◆ Excerpted data
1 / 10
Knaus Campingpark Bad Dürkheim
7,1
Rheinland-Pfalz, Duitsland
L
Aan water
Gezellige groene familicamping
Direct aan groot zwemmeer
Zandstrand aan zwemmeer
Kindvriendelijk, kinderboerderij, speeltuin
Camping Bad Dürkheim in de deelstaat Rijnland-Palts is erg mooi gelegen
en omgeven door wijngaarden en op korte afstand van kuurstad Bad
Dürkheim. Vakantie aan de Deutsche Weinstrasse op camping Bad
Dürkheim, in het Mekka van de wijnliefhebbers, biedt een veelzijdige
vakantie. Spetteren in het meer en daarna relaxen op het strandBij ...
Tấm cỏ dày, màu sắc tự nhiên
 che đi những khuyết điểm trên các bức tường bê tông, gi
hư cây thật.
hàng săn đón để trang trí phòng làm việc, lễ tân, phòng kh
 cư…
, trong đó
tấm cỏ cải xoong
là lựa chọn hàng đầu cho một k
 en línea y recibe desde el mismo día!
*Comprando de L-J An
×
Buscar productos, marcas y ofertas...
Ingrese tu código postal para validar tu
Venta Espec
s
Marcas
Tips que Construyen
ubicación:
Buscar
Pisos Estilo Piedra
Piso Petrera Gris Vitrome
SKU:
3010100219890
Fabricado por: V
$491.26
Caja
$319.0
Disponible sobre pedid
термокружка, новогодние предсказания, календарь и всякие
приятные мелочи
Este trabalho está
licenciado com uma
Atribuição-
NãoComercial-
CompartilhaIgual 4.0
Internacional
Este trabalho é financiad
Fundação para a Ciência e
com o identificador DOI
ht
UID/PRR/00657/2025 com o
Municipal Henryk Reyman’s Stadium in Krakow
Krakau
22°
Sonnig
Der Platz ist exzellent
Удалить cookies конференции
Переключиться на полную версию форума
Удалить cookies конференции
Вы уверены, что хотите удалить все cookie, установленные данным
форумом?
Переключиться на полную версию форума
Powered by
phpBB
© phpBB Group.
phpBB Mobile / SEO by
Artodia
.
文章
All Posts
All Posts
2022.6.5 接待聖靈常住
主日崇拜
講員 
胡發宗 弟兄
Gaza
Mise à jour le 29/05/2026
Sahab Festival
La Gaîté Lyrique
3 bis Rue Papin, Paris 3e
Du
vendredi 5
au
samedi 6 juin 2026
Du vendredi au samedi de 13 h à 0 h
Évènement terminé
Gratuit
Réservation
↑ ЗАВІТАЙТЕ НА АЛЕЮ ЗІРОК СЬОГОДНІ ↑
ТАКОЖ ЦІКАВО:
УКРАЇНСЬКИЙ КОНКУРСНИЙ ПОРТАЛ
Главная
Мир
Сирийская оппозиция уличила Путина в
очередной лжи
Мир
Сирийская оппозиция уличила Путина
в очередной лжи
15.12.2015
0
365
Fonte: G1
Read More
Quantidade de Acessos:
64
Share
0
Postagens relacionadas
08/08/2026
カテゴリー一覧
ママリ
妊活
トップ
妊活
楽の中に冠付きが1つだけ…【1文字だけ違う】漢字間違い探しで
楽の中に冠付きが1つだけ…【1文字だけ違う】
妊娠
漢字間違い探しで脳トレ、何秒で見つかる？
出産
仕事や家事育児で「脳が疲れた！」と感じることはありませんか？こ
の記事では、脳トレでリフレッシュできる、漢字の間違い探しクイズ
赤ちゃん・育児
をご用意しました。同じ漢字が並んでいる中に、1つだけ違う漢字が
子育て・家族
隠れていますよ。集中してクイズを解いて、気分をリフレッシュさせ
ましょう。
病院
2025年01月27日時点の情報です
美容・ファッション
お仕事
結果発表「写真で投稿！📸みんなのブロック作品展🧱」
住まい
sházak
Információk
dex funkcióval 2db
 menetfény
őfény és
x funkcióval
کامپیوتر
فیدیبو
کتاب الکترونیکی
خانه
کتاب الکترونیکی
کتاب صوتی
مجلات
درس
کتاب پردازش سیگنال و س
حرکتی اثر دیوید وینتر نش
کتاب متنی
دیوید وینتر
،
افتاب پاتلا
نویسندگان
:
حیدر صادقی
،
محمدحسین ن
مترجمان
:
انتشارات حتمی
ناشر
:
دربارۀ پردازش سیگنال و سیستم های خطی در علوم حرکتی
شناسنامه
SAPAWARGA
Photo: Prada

◆ About this exercise
Render every line of text in the data above as a JSON list of strings, one string for each line, leaving out blank lines.

◆ Result of the task
[
  "1 / 10",
  "Knaus Campingpark Bad Dürkheim",
  "7,1",
  "Rheinland-Pfalz, Duitsland",
  "L",
  "Aan water",
  "Gezellige groene familicamping",
  "Direct aan groot zwemmeer",
  "Zandstrand aan zwemmeer",
  "Kindvriendelijk, kinderboerderij, speeltuin",
  "Camping Bad Dürkheim in de deelstaat Rijnland-Palts is erg mooi gelegen",
  "en omgeven door wijngaarden en op korte afstand van kuurstad Bad",
  "Dürkheim. Vakantie aan de Deutsche Weinstrasse op camping Bad",
  "Dürkheim, in het Mekka van de wijnliefhebbers, biedt een veelzijdige",
  "vakantie. Spetteren in het meer en daarna relaxen op het strandBij ...",
  "Tấm cỏ dày, màu sắc tự nhiên",
  " che đi những khuyết điểm trên các bức tường bê tông, gi",
  "hư cây thật.",
  "hàng săn đón để trang trí phòng làm việc, lễ tân, phòng kh",
  " cư…",
  ", trong đó",
  "tấm cỏ cải xoong",
  "là lựa chọn hàng đầu cho một k",
  " en línea y recibe desde el mismo día!",
  "*Comprando de L-J An",
  "×",
  "Buscar productos, marcas y ofertas...",
  "Ingrese tu código postal para validar tu",
  "Venta Espec",
  "s",
  "Marcas",
  "Tips que Construyen",
  "ubicación:",
  "Buscar",
  "Pisos Estilo Piedra",
  "Piso Petrera Gris Vitrome",
  "SKU:",
  "3010100219890",
  "Fabricado por: V",
  "$491.26",
  "Caja",
  "$319.0",
  "Disponible sobre pedid",
  "термокружка, новогодние предсказания, календарь и всякие",
  "приятные мелочи",
  "Este trabalho está",
  "licenciado com uma",
  "Atribuição-",
  "NãoComercial-",
  "CompartilhaIgual 4.0",
  "Internacional",
  "Este trabalho é financiad",
  "Fundação para a Ciência e",
  "com o identificador DOI",
  "ht",
  "UID/PRR/00657/2025 com o",
  "Municipal Henryk Reyman’s Stadium in Krakow",
  "Krakau",
  "22°",
  "Sonnig",
  "Der Platz ist exzellent",
  "Удалить cookies конференции",
  "Переключиться на полную версию форума",
  "Удалить cookies конференции",
  "Вы уверены, что хотите удалить все cookie, установленные данным",
  "форумом?",
  "Переключиться на полную версию форума",
  "Powered by",
  "phpBB",
  "© phpBB Group.",
  "phpBB Mobile / SEO by",
  "Artodia",
  ".",
  "文章",
  "All Posts",
  "All Posts",
  "2022.6.5 接待聖靈常住",
  "主日崇拜",
  "講員 ",
  "胡發宗 弟兄",
  "Gaza",
  "Mise à jour le 29/05/2026",
  "Sahab Festival",
  "La Gaîté Lyrique",
  "3 bis Rue Papin, Paris 3e",
  "Du",
  "vendredi 5",
  "au",
  "samedi 6 juin 2026",
  "Du vendredi au samedi de 13 h à 0 h",
  "Évènement terminé",
  "Gratuit",
  "Réservation",
  "↑ ЗАВІТАЙТЕ НА АЛЕЮ ЗІРОК СЬОГОДНІ ↑",
  "ТАКОЖ ЦІКАВО:",
  "УКРАЇНСЬКИЙ КОНКУРСНИЙ ПОРТАЛ",
  "Главная",
  "Мир",
  "Сирийская оппозиция уличила Путина в",
  "очередной лжи",
  "Мир",
  "Сирийская оппозиция уличила Путина",
  "в очередной лжи",
  "15.12.2015",
  "0",
  "365",
  "Fonte: G1",
  "Read More",
  "Quantidade de Acessos:",
  "64",
  "Share",
  "0",
  "Postagens relacionadas",
  "08/08/2026",
  "カテゴリー一覧",
  "ママリ",
  "妊活",
  "トップ",
  "妊活",
  "楽の中に冠付きが1つだけ…【1文字だけ違う】漢字間違い探しで",
  "楽の中に冠付きが1つだけ…【1文字だけ違う】",
  "妊娠",
  "漢字間違い探しで脳トレ、何秒で見つかる？",
  "出産",
  "仕事や家事育児で「脳が疲れた！」と感じることはありませんか？こ",
  "の記事では、脳トレでリフレッシュできる、漢字の間違い探しクイズ",
  "赤ちゃん・育児",
  "をご用意しました。同じ漢字が並んでいる中に、1つだけ違う漢字が",
  "子育て・家族",
  "隠れていますよ。集中してクイズを解いて、気分をリフレッシュさせ",
  "ましょう。",
  "病院",
  "2025年01月27日時点の情報です",
  "美容・ファッション",
  "お仕事",
  "結果発表「写真で投稿！📸みんなのブロック作品展🧱」",
  "住まい",
  "sházak",
  "Információk",
  "dex funkcióval 2db",
  " menetfény",
  "őfény és",
  "x funkcióval",
  "کامپیوتر",
  "فیدیبو",
  "کتاب الکترونیکی",
  "خانه",
  "کتاب الکترونیکی",
  "کتاب صوتی",
  "مجلات",
  "درس",
  "کتاب پردازش سیگنال و س",
  "حرکتی اثر دیوید وینتر نش",
  "کتاب متنی",
  "دیوید وینتر",
  "،",
  "افتاب پاتلا",
  "نویسندگان",
  ":",
  "حیدر صادقی",
  "،",
  "محمدحسین ن",
  "مترجمان",
  ":",
  "انتشارات حتمی",
  "ناشر",
  ":",
  "دربارۀ پردازش سیگنال و سیستم های خطی در علوم حرکتی",
  "شناسنامه",
  "SAPAWARGA",
  "Photo: Prada"
]